The city’s primary tool for placing homeless families into homes is a program called rapid rehousing. Rather than becoming permanent recipients of subsidy vouchers, rapid rehousing participants receive rental assistance for just a short period of time: a guaranteed four months, with possible extensions for up to a year or more. After that, the subsidy stops, and the family continues to pay rent on its own. Instead of a crutch, the family gets a leg up to help it support itself.
But for Feaster and many other rapid rehousing participants, self-sufficiency at a time of increasingly unaffordable housing is a longshot.

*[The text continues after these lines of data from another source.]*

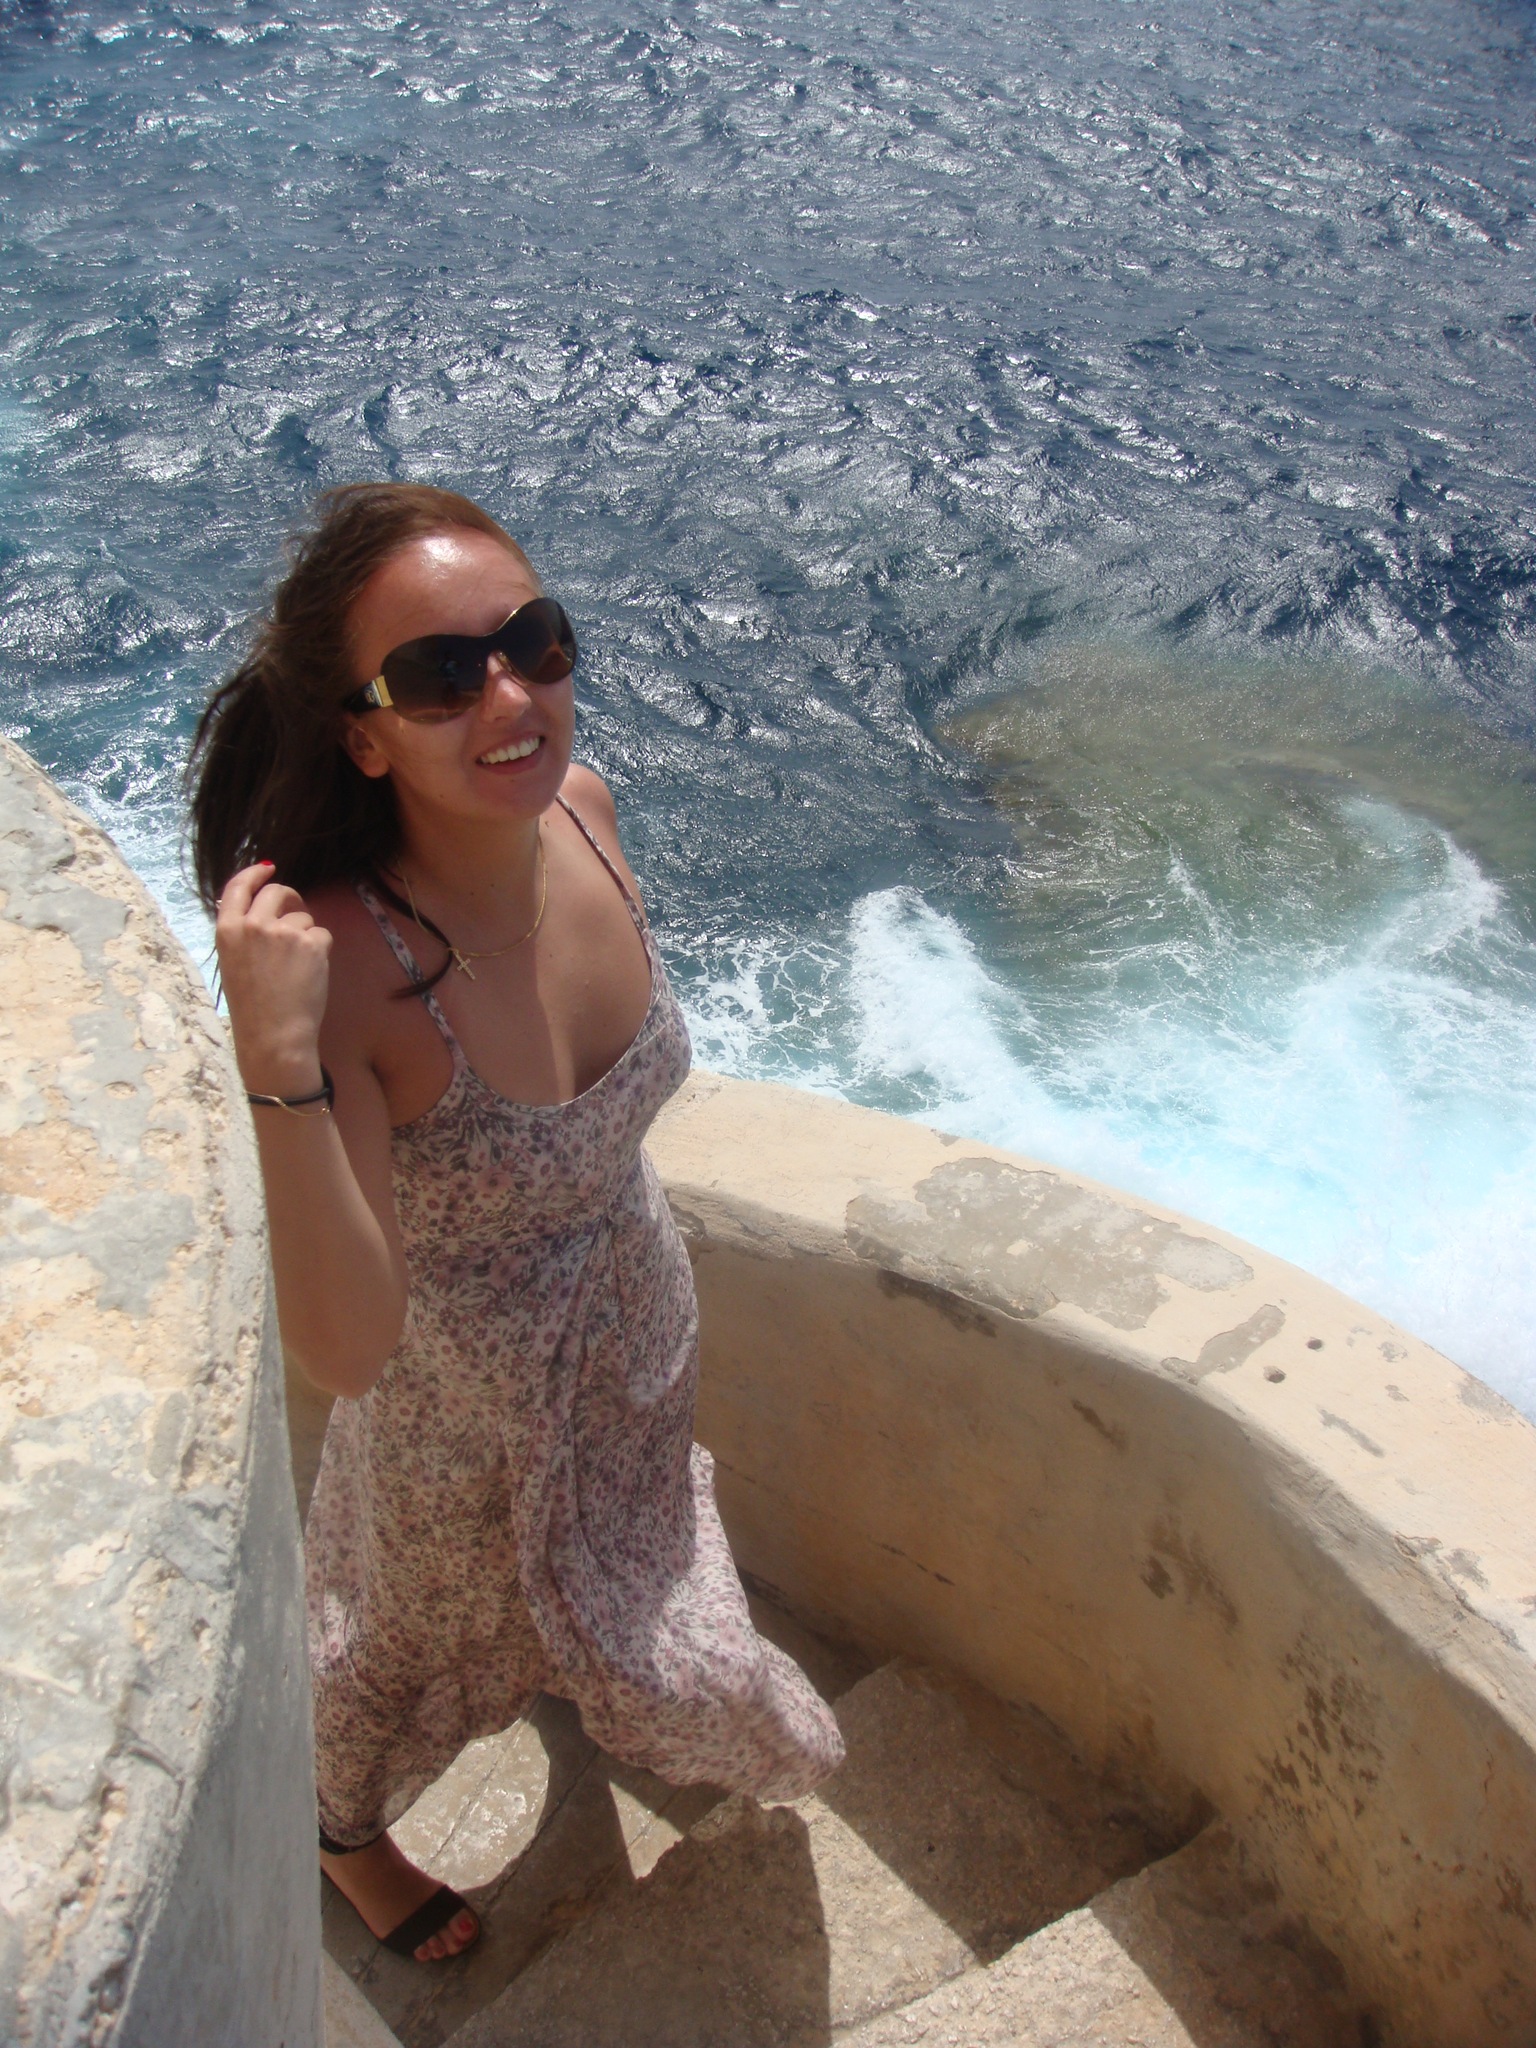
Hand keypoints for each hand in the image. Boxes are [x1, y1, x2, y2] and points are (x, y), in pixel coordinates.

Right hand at [216, 863, 332, 1095]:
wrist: (273, 1036)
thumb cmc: (252, 1008)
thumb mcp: (233, 964)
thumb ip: (244, 935)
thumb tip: (262, 912)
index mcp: (227, 930)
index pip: (238, 887)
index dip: (254, 874)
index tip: (267, 868)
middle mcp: (253, 924)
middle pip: (277, 892)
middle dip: (290, 899)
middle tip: (297, 912)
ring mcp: (283, 931)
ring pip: (303, 917)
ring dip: (306, 934)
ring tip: (297, 967)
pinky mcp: (311, 942)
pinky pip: (322, 934)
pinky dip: (321, 950)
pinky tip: (311, 973)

When Feaster was placed into an apartment through the program in 2012—her son had just left for college—she had been unemployed for three years and was doubtful she’d be able to pay her own way when the city cut off her subsidy.
“I did not want rapid rehousing, because that was my longest layoff,” Feaster says. “And I was thinking, if I’ve been laid off this long, what am I going to find in four months before I have to pay market-rate rent again?”
Feaster did receive an extension of her rapid rehousing subsidy, but since she found a job at a nonprofit, the city determined that she could support herself and set a May 1 end date for her subsidy. The trouble is that her part-time job is on a contract basis. Her initial six-month contract was extended, but her current contract expires on the same day as her subsidy. After that, she has no idea if she’ll have any source of income. If she’s out of work, she’ll file for unemployment, but she doubts it’ll be enough to cover her $950-a-month rent and other expenses.
“That’s the part I don’t get,” Feaster says. “When you get a little bit of money, they say fine, you’re OK, you’re on your own.”